We’re all getting older. Over the last century, average global life expectancy has doubled to 73 years. The median age of the world’s population has also increased – from 20 in 1970 to 30 today. For the first time in human history, there are now more people over 60 than there are children under the age of five.
By 2050, the number of people older than 60 will double, while the 80+ population will triple. Social security systems risk buckling under such stress. Worker shortages could become widespread, leading to spiraling wage inflation that drives up the cost of products and services in a dismal cycle of increasing demand and shrinking supply – potentially decimating the global economy.
Some might dismiss such concerns. We’ve heard this story before, they would argue, and the world has done just fine.
This time is different.
Developed nations such as Japan, Italy and Germany have long struggled to cope with aging populations. Today, however, every country in the world is experiencing growth in both the size and the percentage of its retirement-age population. By 2050, 80% of the global population aged 60+ will be living in developing nations.
China for instance is home to more than 150 million people over the age of 65, more than the combined total populations of France and the UK. As has been well documented, China’s overall population is now declining – the first time that has happened since 1961, when widespread famine killed tens of millions – and it is rapidly aging. By 2050, 30% of the country’s population will be over 65, more than double the percentage today. Over the same period, its working-age population is expected to decrease by 23%.
Across much of the world, restrictive immigration policies are compounding the challenges posed by aging populations and associated labor shortages. In parallel, reshoring trends introduced in the wake of the pandemic – including in the EU, which is focused on creating a stronger regional manufacturing ecosystem – may succeed in protecting competitiveness but will also put further pressure on an already overstretched workforce.
From the mid-1980s until the 2007 global financial crisis, the world experienced the “great moderation,” a period of sustained growth and low inflation. Similarly positive conditions returned followed the financial crisis until the 2020 pandemic. Today, amidst worldwide stagnation and increasingly serious demographic imbalances, some are asking: Is the long-term decline of the global economy an inevitability?
The short answer is no. Or at least not if policymakers recognize the urgent need to tackle a number of closely connected challenges.
That includes by introducing serious public-pension reform, as well as training and education initiatives to increase total workforce participation. Easing immigration restrictions will likewise support global employment. Continued advancements in automation – coinciding with major strides in artificial intelligence, computing and robotics – will also help address worker shortages. Further innovation will allow more people to work later in their lives than is the case today, while incentivizing individual saving will mean that doing so will be a choice rather than a necessity.

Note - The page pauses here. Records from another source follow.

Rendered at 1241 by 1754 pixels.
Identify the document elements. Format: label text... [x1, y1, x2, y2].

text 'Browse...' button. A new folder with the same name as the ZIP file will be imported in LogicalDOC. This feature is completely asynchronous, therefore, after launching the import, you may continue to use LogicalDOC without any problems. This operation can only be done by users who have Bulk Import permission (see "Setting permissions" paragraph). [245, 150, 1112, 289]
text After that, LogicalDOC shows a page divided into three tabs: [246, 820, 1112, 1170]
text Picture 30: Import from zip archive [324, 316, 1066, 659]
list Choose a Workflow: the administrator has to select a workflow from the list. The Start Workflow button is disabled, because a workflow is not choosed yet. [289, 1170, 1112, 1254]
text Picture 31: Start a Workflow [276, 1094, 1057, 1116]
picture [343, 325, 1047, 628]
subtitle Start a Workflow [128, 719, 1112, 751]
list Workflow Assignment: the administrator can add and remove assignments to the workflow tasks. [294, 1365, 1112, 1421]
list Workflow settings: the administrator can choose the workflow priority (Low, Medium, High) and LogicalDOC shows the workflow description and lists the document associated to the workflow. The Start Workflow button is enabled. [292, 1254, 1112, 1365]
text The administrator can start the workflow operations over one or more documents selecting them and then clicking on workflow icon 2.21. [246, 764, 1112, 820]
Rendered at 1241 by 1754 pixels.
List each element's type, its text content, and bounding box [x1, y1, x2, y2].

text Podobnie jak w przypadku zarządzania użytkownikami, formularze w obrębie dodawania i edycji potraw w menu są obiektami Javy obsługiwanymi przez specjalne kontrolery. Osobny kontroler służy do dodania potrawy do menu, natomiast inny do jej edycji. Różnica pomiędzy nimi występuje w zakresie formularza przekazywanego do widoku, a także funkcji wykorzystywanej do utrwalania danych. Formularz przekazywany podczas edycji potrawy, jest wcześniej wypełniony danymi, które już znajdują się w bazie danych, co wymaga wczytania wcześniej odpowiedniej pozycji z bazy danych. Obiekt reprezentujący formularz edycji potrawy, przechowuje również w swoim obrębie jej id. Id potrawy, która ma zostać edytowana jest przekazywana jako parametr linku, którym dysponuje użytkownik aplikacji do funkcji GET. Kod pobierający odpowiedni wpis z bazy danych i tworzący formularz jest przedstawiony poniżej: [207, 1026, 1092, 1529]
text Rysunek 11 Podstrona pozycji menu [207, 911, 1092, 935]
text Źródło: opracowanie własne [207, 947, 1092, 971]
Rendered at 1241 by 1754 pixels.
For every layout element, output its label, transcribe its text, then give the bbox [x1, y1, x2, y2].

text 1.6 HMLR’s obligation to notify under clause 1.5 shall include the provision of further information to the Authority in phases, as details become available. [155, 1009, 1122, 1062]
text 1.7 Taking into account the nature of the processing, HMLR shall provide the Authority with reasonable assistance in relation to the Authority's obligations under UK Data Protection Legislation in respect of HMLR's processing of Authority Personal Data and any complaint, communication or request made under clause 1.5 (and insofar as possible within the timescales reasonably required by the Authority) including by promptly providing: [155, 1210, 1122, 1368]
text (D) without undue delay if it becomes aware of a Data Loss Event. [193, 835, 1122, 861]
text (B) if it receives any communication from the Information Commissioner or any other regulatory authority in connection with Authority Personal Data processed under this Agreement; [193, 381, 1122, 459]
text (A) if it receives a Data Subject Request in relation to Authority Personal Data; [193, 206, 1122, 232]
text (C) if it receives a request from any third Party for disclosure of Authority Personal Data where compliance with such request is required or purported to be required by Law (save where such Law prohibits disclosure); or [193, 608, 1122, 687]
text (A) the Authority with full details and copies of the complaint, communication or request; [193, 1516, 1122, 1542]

Meanwhile, China’s economic decline could help balance global supply chains and diversify risks. Other emerging markets – which can continue to access cheap labor and provide low-cost production – will clearly benefit, potentially supporting a return to “great moderation” conditions for at least another few decades.
While massive investments in human capital and infrastructure, including long-term care, will unquestionably be required to sustain growth, all of this lies in the realm of the possible. But it remains to be seen if, as we all get older, we get wiser too.